Problem description:
Find the line with "focal_35mm: 31" and the line with "f_number: 2.2" in the entries below; output exactly those two lines, every line between them, and no others.

Material to process:
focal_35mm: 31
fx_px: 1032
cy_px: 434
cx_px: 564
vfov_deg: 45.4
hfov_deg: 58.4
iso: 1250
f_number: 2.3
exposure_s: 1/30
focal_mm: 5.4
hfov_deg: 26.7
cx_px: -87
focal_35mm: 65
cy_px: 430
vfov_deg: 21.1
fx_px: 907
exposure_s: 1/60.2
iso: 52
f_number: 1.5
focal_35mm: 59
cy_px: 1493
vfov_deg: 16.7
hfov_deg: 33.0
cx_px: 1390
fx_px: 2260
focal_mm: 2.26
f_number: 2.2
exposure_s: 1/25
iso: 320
--
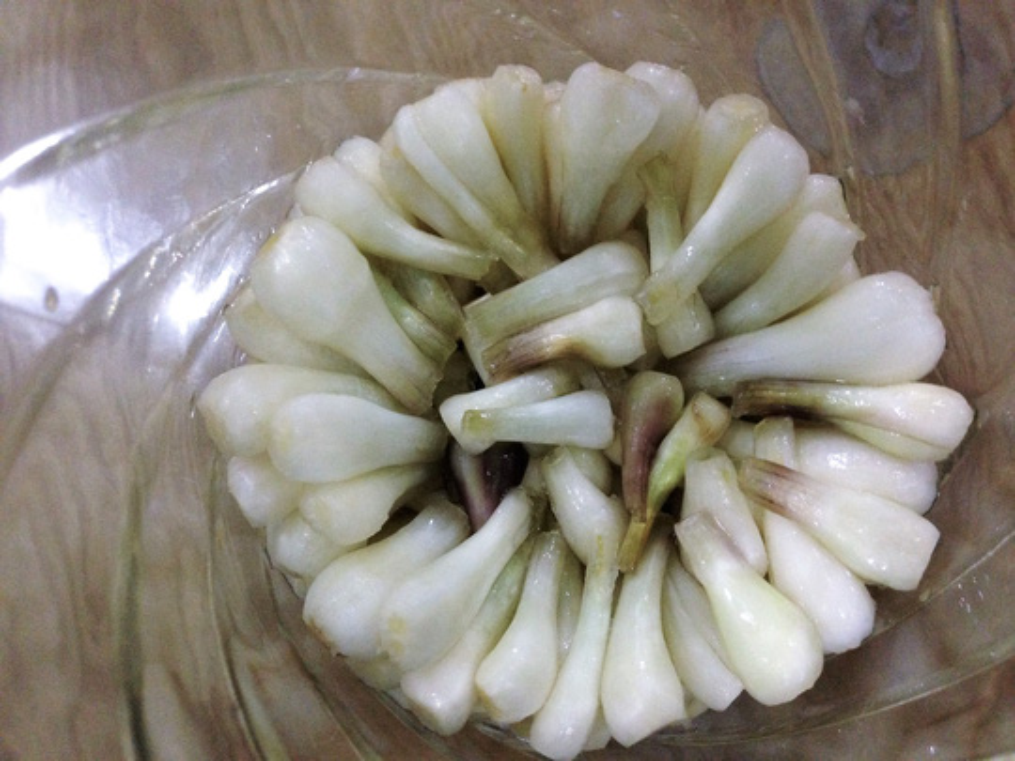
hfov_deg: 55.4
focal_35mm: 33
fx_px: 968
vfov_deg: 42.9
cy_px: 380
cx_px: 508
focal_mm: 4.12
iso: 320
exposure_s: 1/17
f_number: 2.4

Answer box:
focal_35mm: 31
fx_px: 1032
cy_px: 434
cx_px: 564
vfov_deg: 45.4
hfov_deg: 58.4
iso: 1250
f_number: 2.3
exposure_s: 1/30
focal_mm: 5.4
hfov_deg: 26.7
cx_px: -87
focal_35mm: 65
cy_px: 430
vfov_deg: 21.1
fx_px: 907
exposure_s: 1/60.2
iso: 52
f_number: 1.5
focal_35mm: 59
cy_px: 1493
vfov_deg: 16.7
hfov_deg: 33.0
cx_px: 1390
fx_px: 2260
focal_mm: 2.26
f_number: 2.2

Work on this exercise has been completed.